Development of a Robust Multispectrum Surveillance System Using Geman McClure Norm Based Fractional Order Variational Optical Flow Model
摘要
Video surveillance is known as a fundamental task in computer vision, which aims to detect and track the moving objects in an image sequence (video). For this purpose, visible-visible spectrum system have been frequently used for various applications. However, it is not feasible for adverse environmental conditions such darkness, fog, snowfall and storms, etc. Thus, in order to address these challenges, this paper integrates the visible (color) and infrared (thermal) spectrum to provide a robust surveillance system. The object motion detection is performed in terms of optical flow, which is estimated using the Geman-McClure norm based fractional order variational model.

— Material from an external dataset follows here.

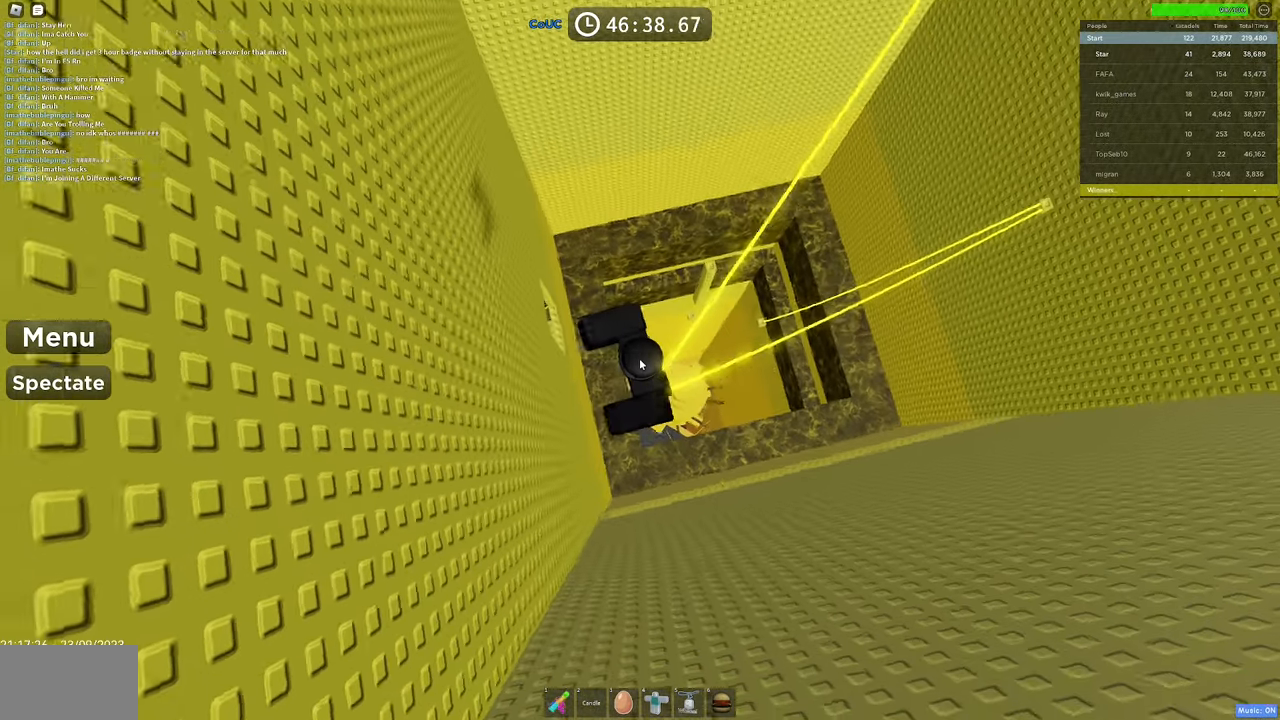
{"keys": ["space", "w"], "mouse": ["right"], "events": [[400, "w", "down"], [483, "space", "down"]]}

This variational function is convex in nature and robust against outliers, and provides a dense flow field. The minimization of this variational function is done using Euler-Lagrange (EL) equations and numerically discretized based on the Grunwald-Letnikove (GL) derivative definition. The resulting non-linear system of equations is converted to a linear system using a fixed-point iteration scheme and finally solved by employing the efficient numerical scheme. The significance of the model is shown by performing the experiments on the fusion of image pairs, visible-thermal (VT), thermal-thermal (TT) and visible-visible (VV) spectrum.